Last week I added another external backup drive, and after a reboot, I
was missing disk 4 (sdd) of the RAID. It was physically turned on, no
error in the logs, but md0 was degraded. SMART data are fine. I added it
back manually, and since I use a bitmap, it was accepted immediately. I
run a "check" or scrub afterwards which went fine.
Anyway, after some heavy copy actions on the raid, I moved about 1/3 of
the data to the new backup drive, since I do not need it on the RAID.
After another reboot, the mount process failed, reported the fsck was
not clean. I started a fsck, but this one was reporting massive inode
errors ... so I stopped it, to run another "check" on the RAID, which
gave me a mismatch_cnt 9560824, which seems to be quite high.
Right now I can mount the filesystem read-only, but two important
directories, which I didn't touch for almost 2 years are gone. I can not
explain what went wrong.
I read and understood
https://raid.wiki.kernel.org/index.php/Scrubbing_the_drives
"With a raid-5 array the only thing that can be done when there is an
error is to correct the parity. This is also the most likely error - the
scenario where the data has been flushed and the parity not updated is
the expected cause of problems like this."

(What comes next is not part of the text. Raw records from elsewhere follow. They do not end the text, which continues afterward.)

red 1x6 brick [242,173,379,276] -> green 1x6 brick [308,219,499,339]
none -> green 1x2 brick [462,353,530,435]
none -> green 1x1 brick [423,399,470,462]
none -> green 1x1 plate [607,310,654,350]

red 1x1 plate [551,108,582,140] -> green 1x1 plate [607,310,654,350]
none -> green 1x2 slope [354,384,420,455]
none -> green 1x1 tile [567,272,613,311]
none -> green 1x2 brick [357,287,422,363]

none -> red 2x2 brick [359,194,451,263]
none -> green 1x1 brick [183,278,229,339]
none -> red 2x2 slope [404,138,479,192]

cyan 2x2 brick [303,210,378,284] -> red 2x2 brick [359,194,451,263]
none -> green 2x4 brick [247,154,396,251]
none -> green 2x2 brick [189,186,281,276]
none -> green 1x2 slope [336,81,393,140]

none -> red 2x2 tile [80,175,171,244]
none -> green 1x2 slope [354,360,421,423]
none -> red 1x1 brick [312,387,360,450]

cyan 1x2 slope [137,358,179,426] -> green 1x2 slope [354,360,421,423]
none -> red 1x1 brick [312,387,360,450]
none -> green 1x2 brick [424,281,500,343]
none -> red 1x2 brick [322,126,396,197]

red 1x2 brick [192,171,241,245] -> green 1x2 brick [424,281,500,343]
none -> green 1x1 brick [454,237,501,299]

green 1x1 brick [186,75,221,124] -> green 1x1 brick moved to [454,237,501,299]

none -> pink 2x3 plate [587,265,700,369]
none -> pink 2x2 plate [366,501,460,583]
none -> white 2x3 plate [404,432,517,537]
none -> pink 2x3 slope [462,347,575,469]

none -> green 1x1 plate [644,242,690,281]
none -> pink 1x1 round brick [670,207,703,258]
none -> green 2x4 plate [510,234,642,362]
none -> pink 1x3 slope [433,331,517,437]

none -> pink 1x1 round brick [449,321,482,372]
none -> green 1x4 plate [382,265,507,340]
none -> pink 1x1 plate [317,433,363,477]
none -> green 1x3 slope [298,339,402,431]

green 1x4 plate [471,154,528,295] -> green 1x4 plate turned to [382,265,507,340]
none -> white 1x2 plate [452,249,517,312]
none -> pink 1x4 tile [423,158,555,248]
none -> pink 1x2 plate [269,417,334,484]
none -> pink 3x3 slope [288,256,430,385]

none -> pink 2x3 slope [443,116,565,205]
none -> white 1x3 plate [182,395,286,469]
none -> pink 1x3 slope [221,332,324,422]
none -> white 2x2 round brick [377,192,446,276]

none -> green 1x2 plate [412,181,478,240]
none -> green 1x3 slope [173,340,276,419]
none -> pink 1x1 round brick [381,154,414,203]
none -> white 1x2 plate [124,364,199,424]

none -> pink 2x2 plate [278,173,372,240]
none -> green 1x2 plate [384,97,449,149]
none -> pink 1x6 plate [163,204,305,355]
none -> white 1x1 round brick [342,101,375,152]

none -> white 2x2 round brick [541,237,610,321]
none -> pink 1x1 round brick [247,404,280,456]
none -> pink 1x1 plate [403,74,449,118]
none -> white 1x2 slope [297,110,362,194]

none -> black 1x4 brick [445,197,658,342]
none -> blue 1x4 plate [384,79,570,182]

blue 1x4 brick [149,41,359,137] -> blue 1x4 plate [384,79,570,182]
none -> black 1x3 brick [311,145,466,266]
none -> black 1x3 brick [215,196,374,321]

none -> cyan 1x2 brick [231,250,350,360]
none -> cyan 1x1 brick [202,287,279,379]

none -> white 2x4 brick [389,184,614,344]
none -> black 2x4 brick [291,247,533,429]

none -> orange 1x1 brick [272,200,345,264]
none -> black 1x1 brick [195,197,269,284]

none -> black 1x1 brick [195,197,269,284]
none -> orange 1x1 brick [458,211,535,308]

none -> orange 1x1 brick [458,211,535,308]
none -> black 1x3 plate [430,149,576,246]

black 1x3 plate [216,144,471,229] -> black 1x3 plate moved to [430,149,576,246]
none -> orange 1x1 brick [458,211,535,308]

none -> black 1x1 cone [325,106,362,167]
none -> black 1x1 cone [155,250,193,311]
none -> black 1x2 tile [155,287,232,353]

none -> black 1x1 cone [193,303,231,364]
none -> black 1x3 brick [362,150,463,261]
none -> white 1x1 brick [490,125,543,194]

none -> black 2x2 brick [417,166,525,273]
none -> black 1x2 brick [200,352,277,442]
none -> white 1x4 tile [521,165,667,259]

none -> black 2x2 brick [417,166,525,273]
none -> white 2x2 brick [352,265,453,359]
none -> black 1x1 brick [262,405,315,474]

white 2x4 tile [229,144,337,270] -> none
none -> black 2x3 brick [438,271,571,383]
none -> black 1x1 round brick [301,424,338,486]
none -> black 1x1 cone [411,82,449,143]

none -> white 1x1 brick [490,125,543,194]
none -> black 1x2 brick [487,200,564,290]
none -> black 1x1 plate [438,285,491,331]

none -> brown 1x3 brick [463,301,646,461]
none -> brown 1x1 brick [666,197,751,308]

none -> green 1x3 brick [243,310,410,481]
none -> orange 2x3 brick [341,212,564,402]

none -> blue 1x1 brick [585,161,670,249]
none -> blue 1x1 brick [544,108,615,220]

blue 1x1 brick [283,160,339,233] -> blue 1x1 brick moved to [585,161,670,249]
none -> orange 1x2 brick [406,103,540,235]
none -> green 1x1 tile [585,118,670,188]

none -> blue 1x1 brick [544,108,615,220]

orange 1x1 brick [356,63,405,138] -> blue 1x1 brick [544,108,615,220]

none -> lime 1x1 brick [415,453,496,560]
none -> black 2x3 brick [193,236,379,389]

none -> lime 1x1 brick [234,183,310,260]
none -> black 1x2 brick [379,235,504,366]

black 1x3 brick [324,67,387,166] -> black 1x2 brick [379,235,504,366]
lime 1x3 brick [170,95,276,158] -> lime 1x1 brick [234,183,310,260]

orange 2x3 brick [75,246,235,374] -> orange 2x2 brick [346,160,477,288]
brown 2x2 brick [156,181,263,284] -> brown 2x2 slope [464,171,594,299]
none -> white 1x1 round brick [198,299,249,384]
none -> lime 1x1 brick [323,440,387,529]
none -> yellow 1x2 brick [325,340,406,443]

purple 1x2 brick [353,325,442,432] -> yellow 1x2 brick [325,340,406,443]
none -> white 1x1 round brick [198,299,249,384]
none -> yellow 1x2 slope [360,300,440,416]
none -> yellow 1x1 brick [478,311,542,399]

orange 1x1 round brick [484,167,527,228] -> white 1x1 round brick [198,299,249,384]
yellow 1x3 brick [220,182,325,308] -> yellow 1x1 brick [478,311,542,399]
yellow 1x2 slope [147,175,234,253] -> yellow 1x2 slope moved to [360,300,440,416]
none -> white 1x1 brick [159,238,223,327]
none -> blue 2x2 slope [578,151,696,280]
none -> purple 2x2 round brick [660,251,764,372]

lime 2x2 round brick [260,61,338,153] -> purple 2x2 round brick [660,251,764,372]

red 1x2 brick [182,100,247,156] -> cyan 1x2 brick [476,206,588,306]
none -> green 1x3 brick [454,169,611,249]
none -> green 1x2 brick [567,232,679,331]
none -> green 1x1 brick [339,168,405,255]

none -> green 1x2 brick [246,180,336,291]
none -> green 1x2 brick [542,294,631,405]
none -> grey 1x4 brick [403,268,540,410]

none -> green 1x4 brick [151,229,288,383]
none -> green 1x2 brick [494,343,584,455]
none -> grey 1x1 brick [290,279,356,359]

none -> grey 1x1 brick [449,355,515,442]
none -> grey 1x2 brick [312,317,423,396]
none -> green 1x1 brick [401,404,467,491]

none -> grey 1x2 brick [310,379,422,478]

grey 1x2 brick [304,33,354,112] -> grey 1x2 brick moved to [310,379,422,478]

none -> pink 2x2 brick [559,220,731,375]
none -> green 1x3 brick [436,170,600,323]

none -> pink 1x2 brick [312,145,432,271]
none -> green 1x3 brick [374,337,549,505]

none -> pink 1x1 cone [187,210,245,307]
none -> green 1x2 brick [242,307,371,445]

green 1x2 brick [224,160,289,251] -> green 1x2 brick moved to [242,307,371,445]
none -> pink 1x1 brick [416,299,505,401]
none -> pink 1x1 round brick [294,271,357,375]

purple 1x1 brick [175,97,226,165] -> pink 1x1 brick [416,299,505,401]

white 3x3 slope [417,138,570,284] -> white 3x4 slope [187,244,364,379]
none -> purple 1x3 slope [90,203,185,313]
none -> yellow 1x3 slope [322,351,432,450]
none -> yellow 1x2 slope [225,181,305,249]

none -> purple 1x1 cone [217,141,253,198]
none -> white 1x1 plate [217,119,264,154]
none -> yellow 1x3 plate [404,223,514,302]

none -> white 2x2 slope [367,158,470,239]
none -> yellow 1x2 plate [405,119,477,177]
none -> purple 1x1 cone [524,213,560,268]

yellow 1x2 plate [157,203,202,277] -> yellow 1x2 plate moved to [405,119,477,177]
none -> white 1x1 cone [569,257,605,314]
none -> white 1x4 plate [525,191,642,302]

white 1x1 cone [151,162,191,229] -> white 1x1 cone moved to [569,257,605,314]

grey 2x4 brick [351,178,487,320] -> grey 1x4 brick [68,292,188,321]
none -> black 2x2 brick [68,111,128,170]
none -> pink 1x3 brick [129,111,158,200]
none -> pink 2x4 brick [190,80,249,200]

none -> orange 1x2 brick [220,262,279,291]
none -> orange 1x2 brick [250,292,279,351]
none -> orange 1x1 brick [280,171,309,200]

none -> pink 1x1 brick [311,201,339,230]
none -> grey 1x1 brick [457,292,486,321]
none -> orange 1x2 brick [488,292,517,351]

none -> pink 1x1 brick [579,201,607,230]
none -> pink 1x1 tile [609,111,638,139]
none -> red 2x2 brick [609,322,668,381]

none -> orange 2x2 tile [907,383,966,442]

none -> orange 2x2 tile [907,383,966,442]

Is there any way to detect which drive has a problem? Of course I
suspect drive 4. How reliable is the repair function of mdadm? I want to
make sure, the RAID integrity is OK before I try to recover data from
the filesystem, which is probably quite a big next step. Otherwise I may
consider to try a repair with one drive 1-3 assembled in the RAID.
Many many thanks for any hints in understanding the situation.